Update: Hmm, so it looks like I may have gotten out ahead of the details on this one. See the comments, where fellow Wikipedian Graham87 points out that the current Wikipedia database does not in fact include edits from the early months of Wikipedia. As he points out, here is an earlier version of the Bill Clinton article. And what does that mean for this particular series? Well… at least I will have to select articles from approximately 2002 on.

The 42nd president is enjoying a pretty good week, having returned this morning from North Korea with American journalists Laura Ling and Euna Lee free upon his successful negotiations with Kim Jong-Il. This seems as good a moment as any for the second installment in a series on the first versions of major Wikipedia articles.

Bill Clinton left office just five days after Wikipedia was founded in January 2001. Although one might think this would make him a strong candidate for being one of the first articles created, it so happens that no such article was created until November 17 that year. And even then another editor would not contribute again for nearly another month — coincidentally the same day a Wikipedia article was created for his successor.

The first version of the Bill Clinton article was fairly substantial: 979 words excluding the Table of Contents. This is less than a tenth of the 9,900-some words of the Bill Clinton article today — to say nothing of all the articles about the many peripheral articles such as Electoral history of Bill Clinton — but it’s still pretty good.

Here is the first paragraph (of a much longer intro) today:

William Jefferson “Bill” Clinton (born William Jefferson Blythe III, August 19, 1946)[1] served as the 42nd President of the United States from 1993 to 2001. He was the third-youngest president; only Theodore Roosevelt and John F. Kennedy were younger when entering office. He became president at the end of the Cold War, and as he was born in the period after World War II, he is known as the first Baby Boomer president.[2] His wife, Hillary Rodham Clinton, is currently the United States Secretary of State. She was previously a United States Senator from New York, and also candidate for the Democratic presidential nomination in 2008. Both are graduates of Yale Law School.

Here is the first paragraph (of a much longer intro) then:

William Jefferson Clinton (Democrat) was the 42nd President of the United States, from 1993-2001. He was born August 19, 1946 in Hope, Arkansas. He was named after his father, William Jefferson Blythe II, who had been killed in a car accident just three months before his son was born.

In the original version, the Lewinsky scandal is handled in two short paragraphs in the intro section; by now Lewinsky and the subsequent impeachment trial have two short sections which link away to very comprehensive sections of their own.

While Wikipedia today strives to be non-partisan and avoid self-references, these concepts were less-developed early on, and this can be seen in how the original version closed. The last proper article sentence concluded:

There’s a great deal more to be said about him — let’s try to keep it non-partisan and encyclopedic.

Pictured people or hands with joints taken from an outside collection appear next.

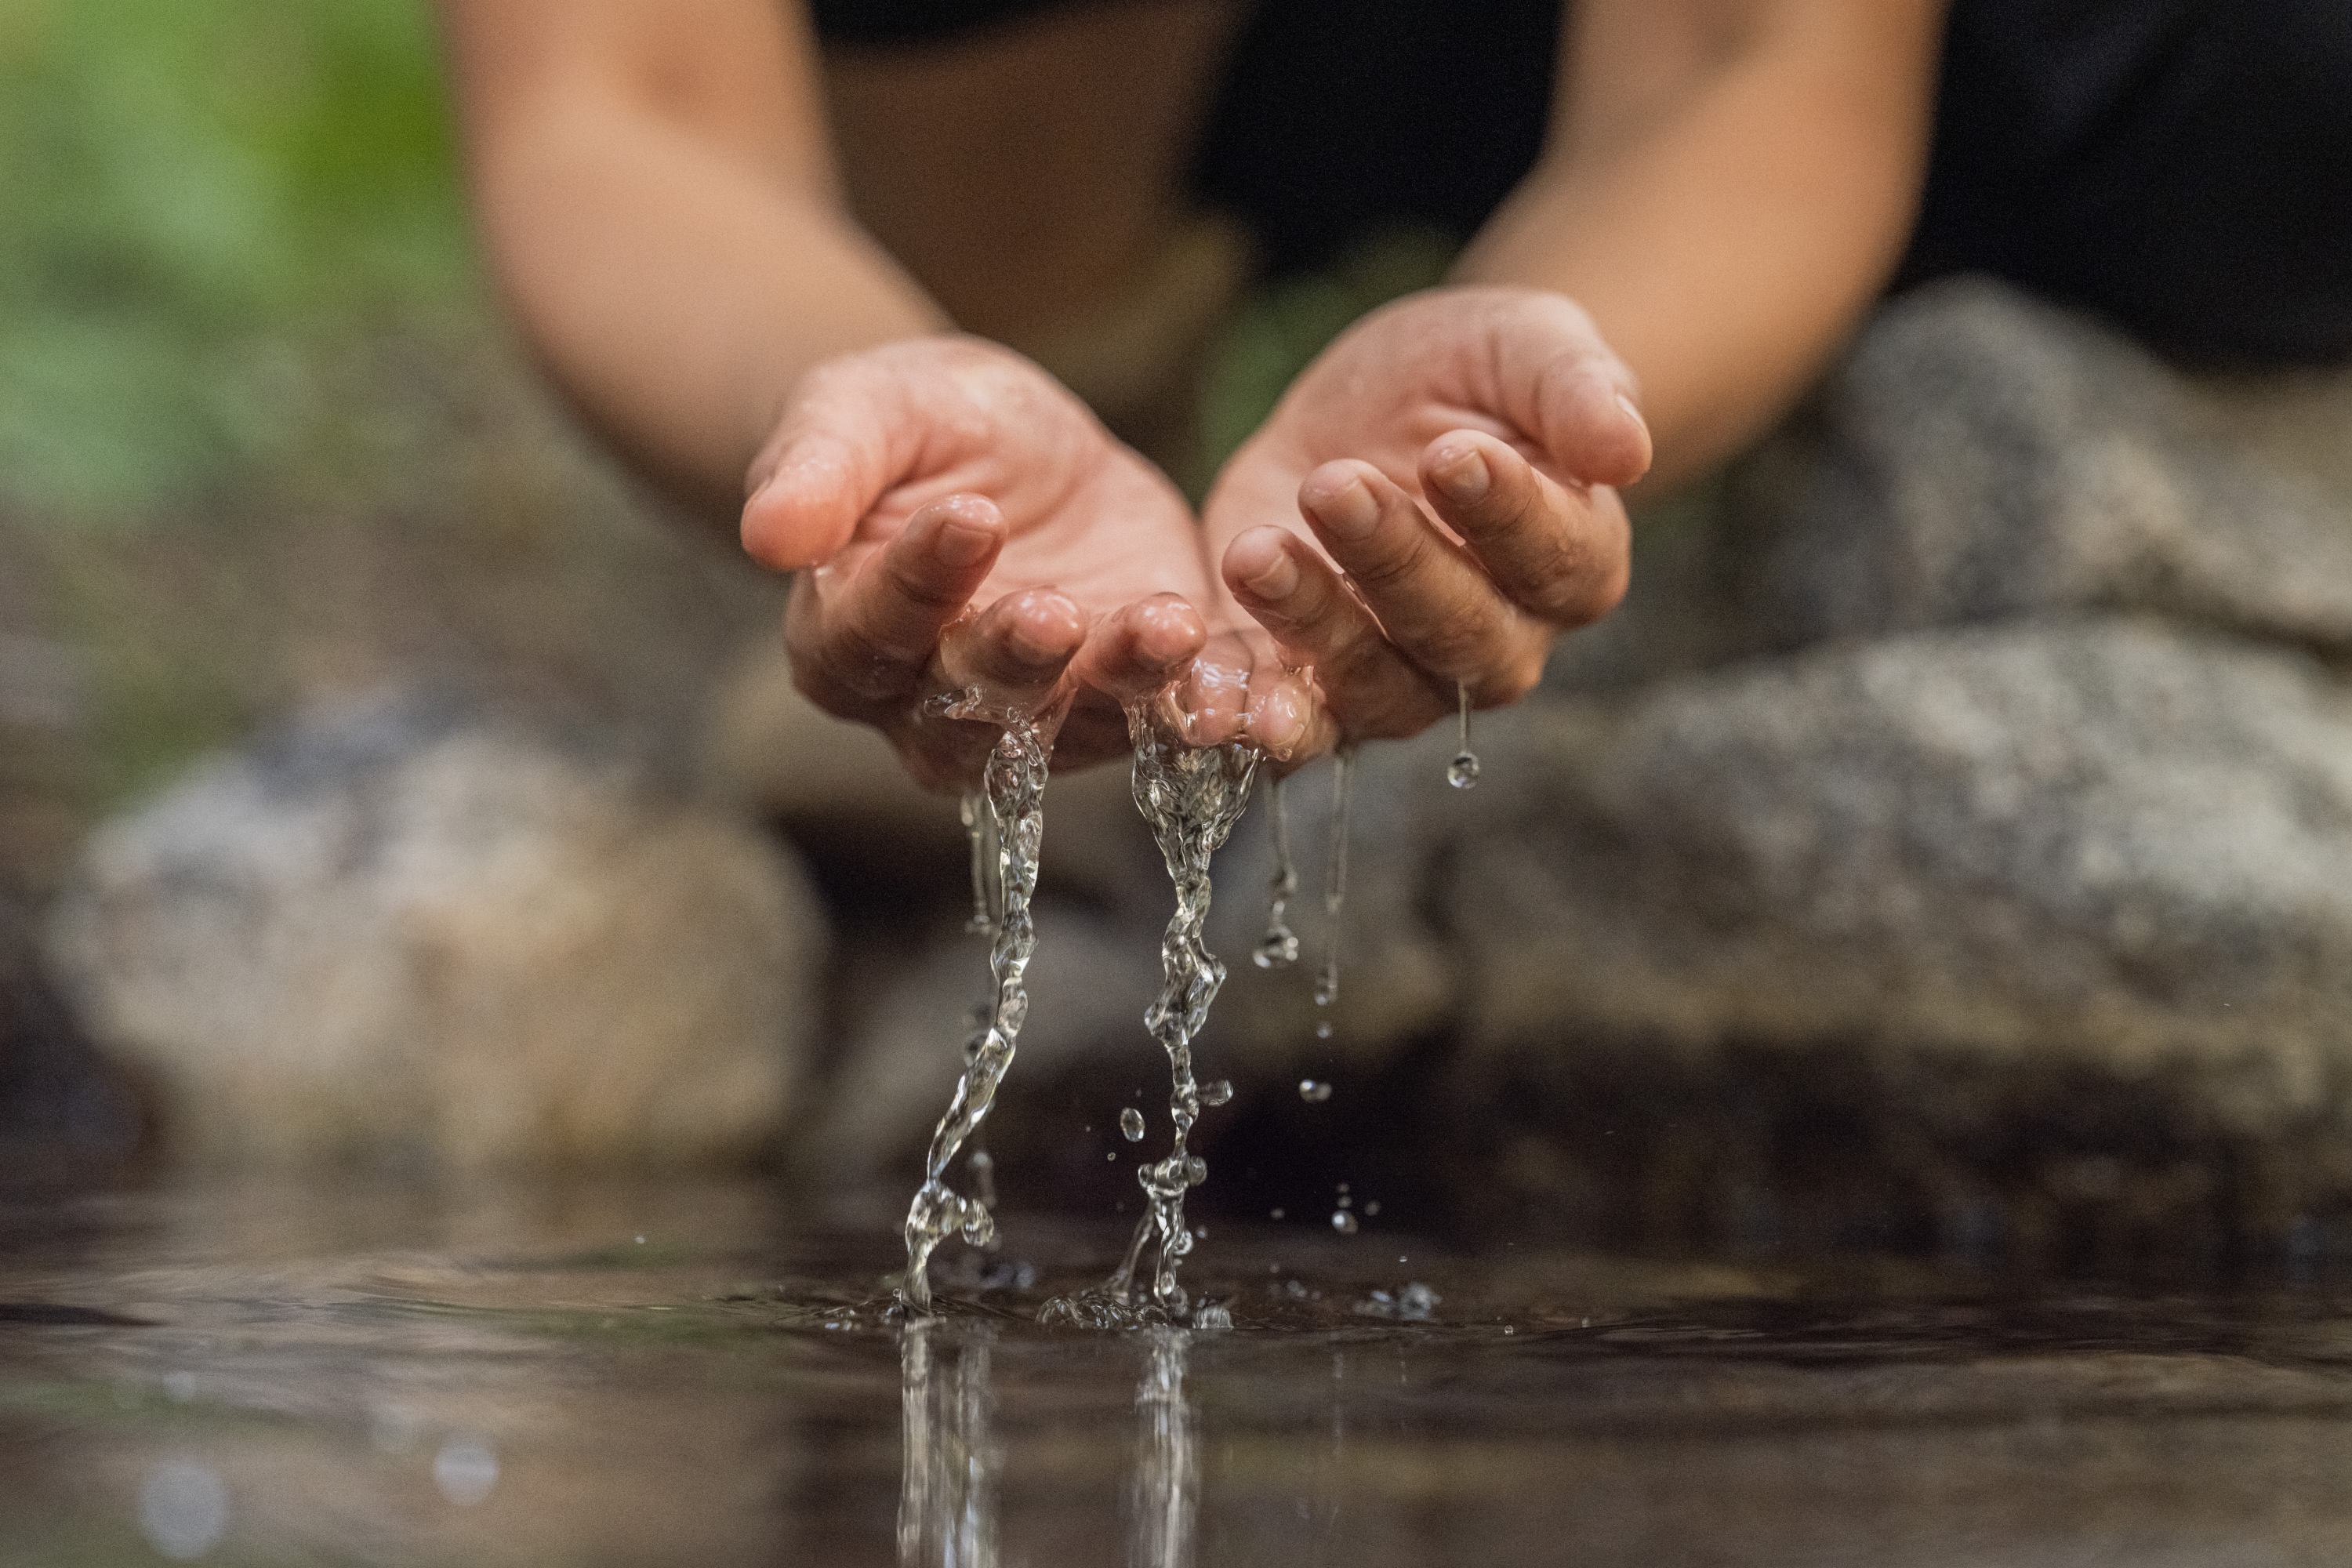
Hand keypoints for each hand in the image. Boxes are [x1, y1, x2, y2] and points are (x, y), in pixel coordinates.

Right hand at [740, 336, 1310, 785]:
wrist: (1003, 438)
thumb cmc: (906, 425)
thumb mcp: (856, 412)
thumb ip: (818, 469)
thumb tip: (767, 535)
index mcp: (843, 639)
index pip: (868, 630)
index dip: (913, 582)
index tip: (964, 518)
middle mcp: (929, 706)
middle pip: (967, 705)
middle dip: (1015, 658)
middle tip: (1055, 610)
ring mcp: (1034, 715)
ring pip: (1072, 725)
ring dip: (1121, 684)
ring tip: (1164, 626)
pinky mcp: (1125, 698)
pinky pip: (1162, 719)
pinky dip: (1201, 707)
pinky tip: (1237, 686)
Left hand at [1205, 286, 1648, 749]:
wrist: (1370, 407)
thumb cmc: (1470, 377)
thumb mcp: (1525, 345)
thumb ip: (1578, 389)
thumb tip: (1627, 448)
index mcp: (1572, 564)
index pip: (1554, 557)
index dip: (1507, 514)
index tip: (1456, 454)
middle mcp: (1498, 644)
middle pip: (1459, 634)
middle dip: (1394, 563)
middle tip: (1335, 485)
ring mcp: (1403, 680)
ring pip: (1368, 683)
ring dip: (1310, 623)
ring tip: (1255, 549)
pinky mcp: (1307, 685)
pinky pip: (1288, 721)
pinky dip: (1247, 712)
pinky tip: (1205, 690)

And a deprecated link to the Talk page, at the time included in the text of the article itself, said:

/Talk (go ahead and be partisan there)

Not to worry — eight years later, they still are.

Jigsaw Falling Into Place

Tagged as
on May 3, 2009 at 11:52 am

I’m starting a new occasional series of posts here today — showing what the very first version of different Wikipedia articles looked like, one or two or a few at a time. After all, even the best had to begin somewhere, and it’s highly unlikely that they were delivered to Wikipedia as a fully formed article. This is partly because standards have improved over the years, but also just because of the nature of the wiki — most add just a little at a time, but over time those little bits and pieces turn into a complete article.

The first example is about Radiohead, the favorite rock band of yours truly since The Bends in 1995. The article today is ranked among Wikipedia’s best, and earlier this year was a Featured article, meaning featured on Wikipedia’s main page. But it wasn’t always so. Without further ado, here is the very first version of the Radiohead Wikipedia article from February 7, 2002:

Radiohead, British rock band.

Shot to critical acclaim with their third album, OK Computer, one of the best albums of the late nineties.

Others include:

* Pablo Honey
* The Bends
* OK Computer
* Kid A
* Amnesiac
* I Might Be Wrong (Live recordings)

Other decent artists include PJ Harvey, U2, Nirvana, and more recently, Ryan Adams.

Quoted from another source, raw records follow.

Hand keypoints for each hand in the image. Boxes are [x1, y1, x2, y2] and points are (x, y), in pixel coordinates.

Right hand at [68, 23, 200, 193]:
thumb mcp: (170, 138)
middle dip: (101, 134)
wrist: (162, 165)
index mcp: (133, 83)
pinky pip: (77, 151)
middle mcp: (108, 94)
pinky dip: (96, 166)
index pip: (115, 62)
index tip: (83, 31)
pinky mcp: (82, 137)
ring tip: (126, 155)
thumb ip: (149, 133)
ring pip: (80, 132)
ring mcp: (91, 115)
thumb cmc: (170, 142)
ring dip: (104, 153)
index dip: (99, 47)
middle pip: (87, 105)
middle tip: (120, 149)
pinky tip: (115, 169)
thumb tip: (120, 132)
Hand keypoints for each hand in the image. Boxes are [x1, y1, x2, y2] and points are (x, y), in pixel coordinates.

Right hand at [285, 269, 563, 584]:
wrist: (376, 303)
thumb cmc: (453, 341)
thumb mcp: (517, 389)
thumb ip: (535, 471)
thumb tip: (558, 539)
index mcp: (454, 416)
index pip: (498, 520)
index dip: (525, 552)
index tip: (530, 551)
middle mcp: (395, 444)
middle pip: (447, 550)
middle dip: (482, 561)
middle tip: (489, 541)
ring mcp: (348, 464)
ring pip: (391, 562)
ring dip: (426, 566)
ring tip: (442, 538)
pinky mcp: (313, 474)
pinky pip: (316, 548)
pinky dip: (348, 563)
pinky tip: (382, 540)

Seriously, Ryan Adams? (Note: The original title for this post was I Might Be Wrong.) The notion that Nirvana, U2 or Radiohead may only be “decent” artists is amusing, too.

You may have also noticed that this version of the article would absolutely violate Wikipedia’s NPOV guideline, which proscribes editors from injecting their own opinions into Wikipedia articles, as it stands today. But it would also have run afoul of the much simpler guideline as it existed then, under the principal authorship of Wikipedia co-founder Larry Sanger and The Cunctator, an editor who is one of Wikipedia’s most veteran.

I undoubtedly agree that OK computer is one of the best albums of the late 1990s, and so this is present in the article as attributed to the music critics who said so, and in the section header which currently reads:

OK Computer, fame and critical acclaim (1996–1998)

That works for me.